Minutes passed as the battle raged and Alodar saw a second swarm of imps swoop down to replace the first roasted out of the sky. More volleys of fire devils zoomed overhead and began to project their balls of flame. Alodar looked to the two wizards, surrounded by concentric rings of exotic flames, gesticulating wildly, and trying to direct all the demons under their control. He searched for Handar and saw him only some ten yards away, raising his hands upwards before the beginnings of an outline in the center of a high-leaping flame. Alodar ran forward to the wizard as the orange head and massive form slowly took form. The cloven hooves and tail flickered into existence as he reached Handar’s side.
“So, Handar, the battle goes not quite so well as you had hoped,” Balthazar’s voice rasped out at them. “For no long stretch of time did your meager forces hold at bay Bandor and his minions. Too soon did you call forth those lesser devils over which you have some sway. It is time, is it not, to let down your waning resistance and let me assume control of what is rightfully mine.”
“Silence.” Handar ordered. “Such speculation is not for your slothful meditation, so long as you are mine. There is work to be done. Rise and dispatch those who oppose us.”
“Can you truly force me yet another time?” Balthazar shot back, his deep set eyes boiling down o
n the wizard standing before him.
Handar did not reply. With lips set firmly and fists clenched, he returned the demon’s stare with an unflinching one of his own. As in the tower, Alodar saw the veins in Handar’s forehead bulge with the effort.
“Go and do my bidding,” Handar gasped in a dry wheeze at last, shaking with effort as he spoke. “The line here on the west.
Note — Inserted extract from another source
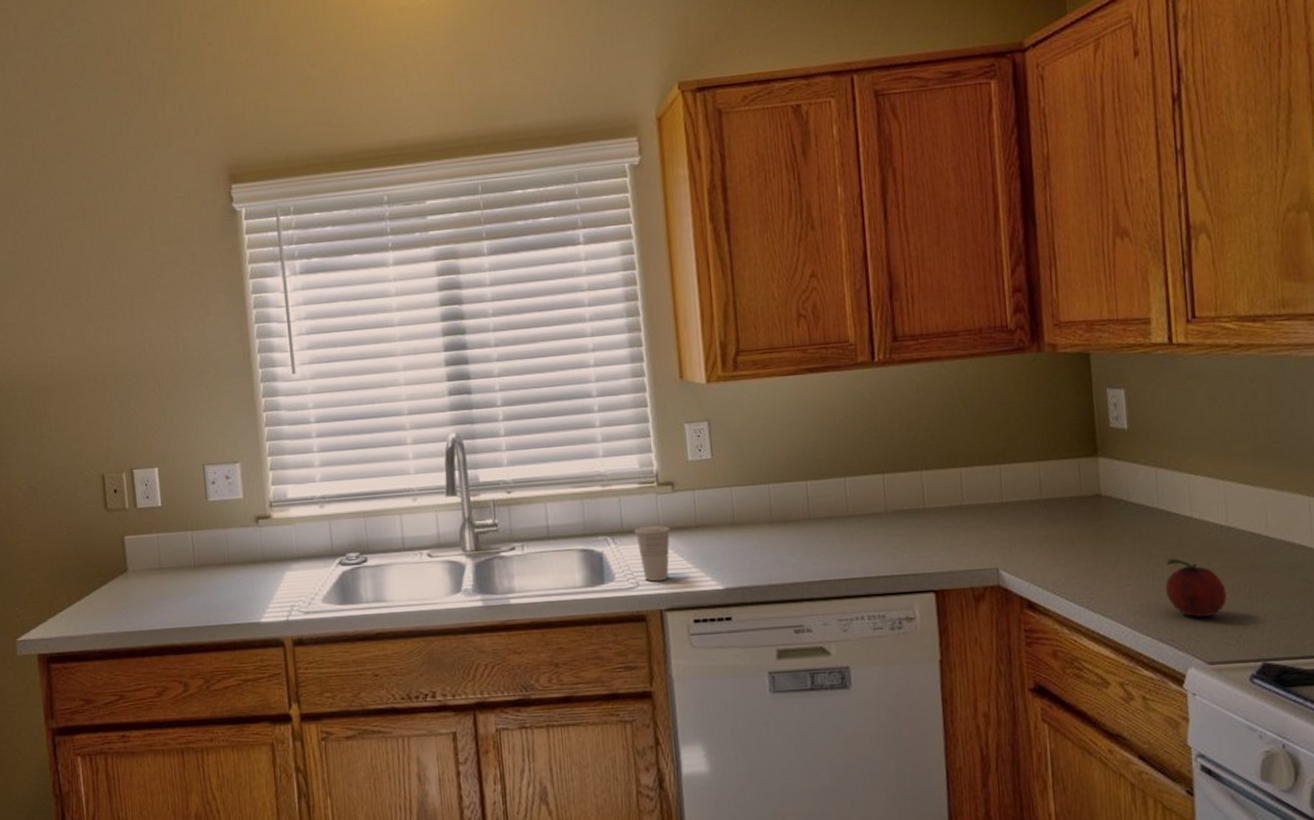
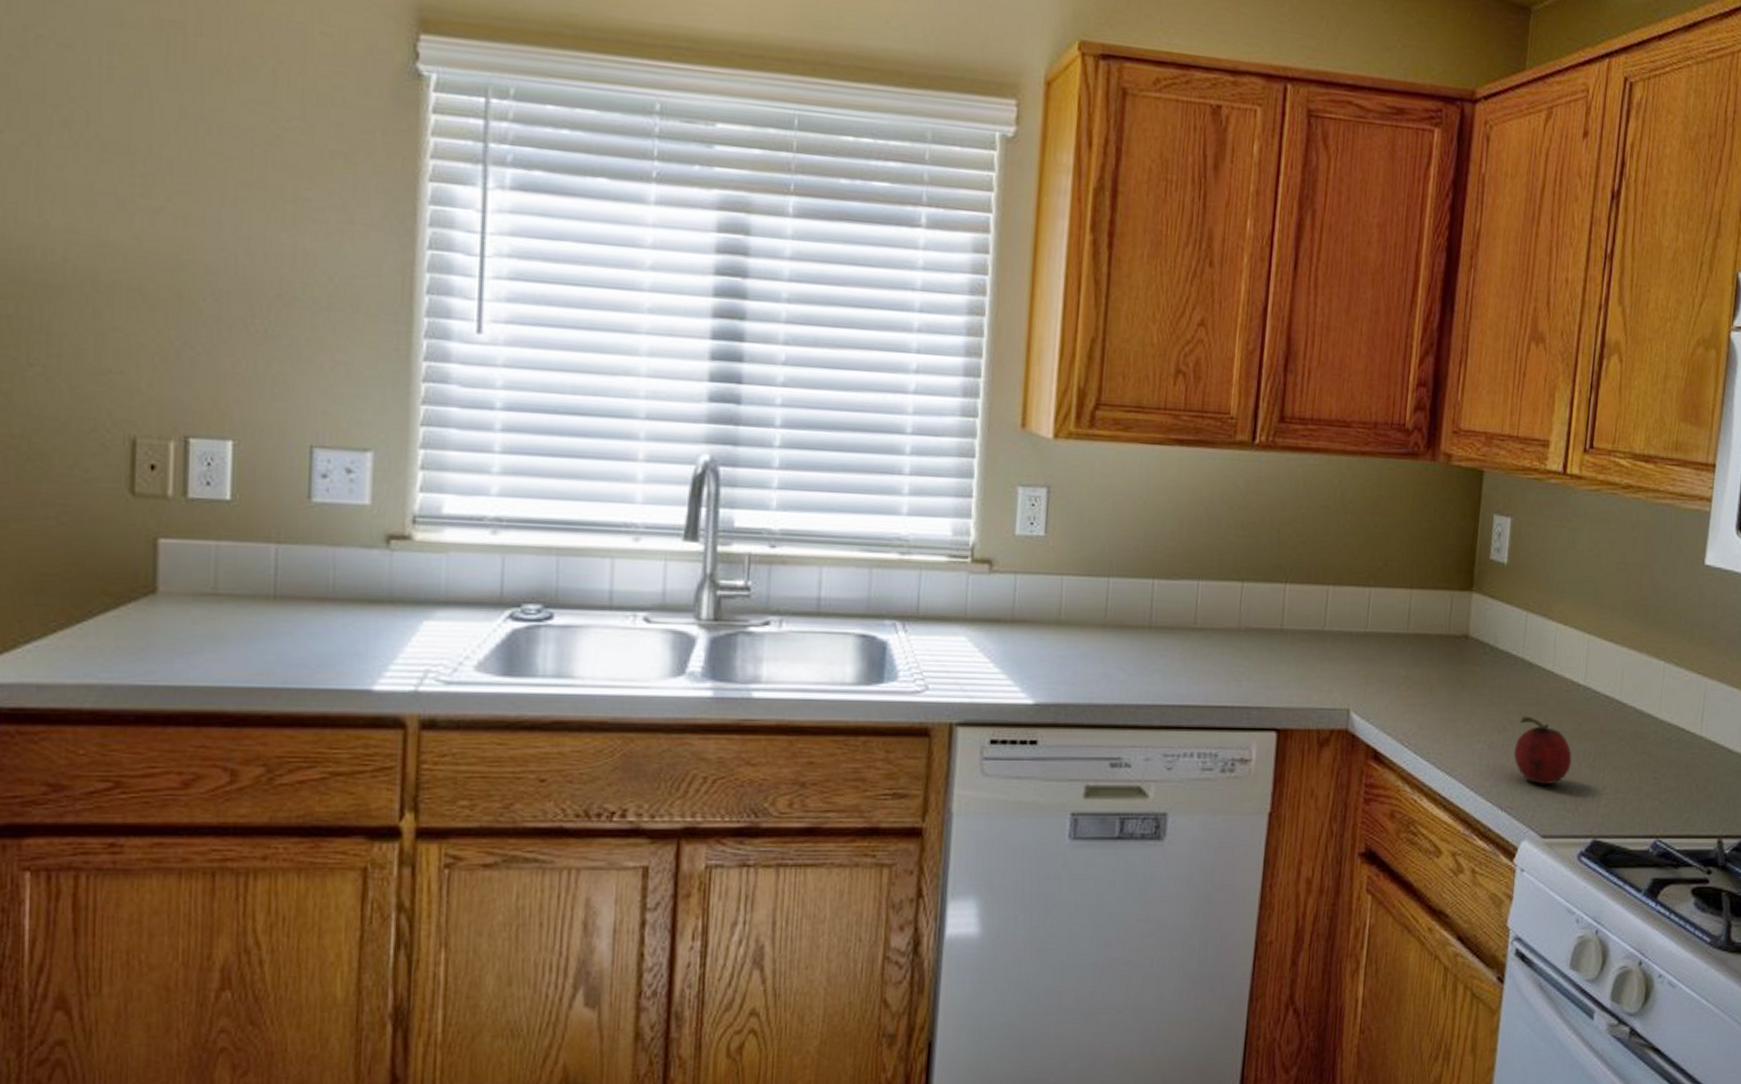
cup: present [633,525,670,582] -> none [931,612,979,687]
Rid them of the devils which bombard their backs with fire.”
“I go to slay a few,” Balthazar growled. “But if there is more to be done, then I will return, and you must reinstruct me.”
With a rush of air, Balthazar streaked away, soaring high over the battlefield and then plummeting to earth with hands outstretched as he darted into the fire devils, smashing them out of existence with sharp claps of power.
“Handar, what is the matter?” Alodar asked as the demon departed. “It is not as it was in the tower.”
The wizard sank slowly to the ground and pressed one fist to his sagging head. “So many, there are so many,” he moaned. “Who of the council would have thought that they would come across with so many? It is not only Balthazar on whom I must concentrate but the minor djinns as well.”
Before Alodar could speak again, Balthazar screamed across the slope to hover above them. “I rid you of four,” he said. “Do you wish to try to direct me to another task?”
Handar climbed to his feet and stared again at the demon above him. With glowering menace, Balthazar hunched his huge scaly shoulders and looked back at his master.
Minutes passed and Handar trembled from the exertion to impress his will as he had done before. Suddenly he brought both clenched fists to his forehead and screamed in pain. “I cannot hold,” he yelled. “He is too strong and I cannot hold.”
Balthazar rasped a stomach-curdling laugh. “On your knees and salute your master,” the demon cried. “It has taken many a summoning, but the final victory is mine.”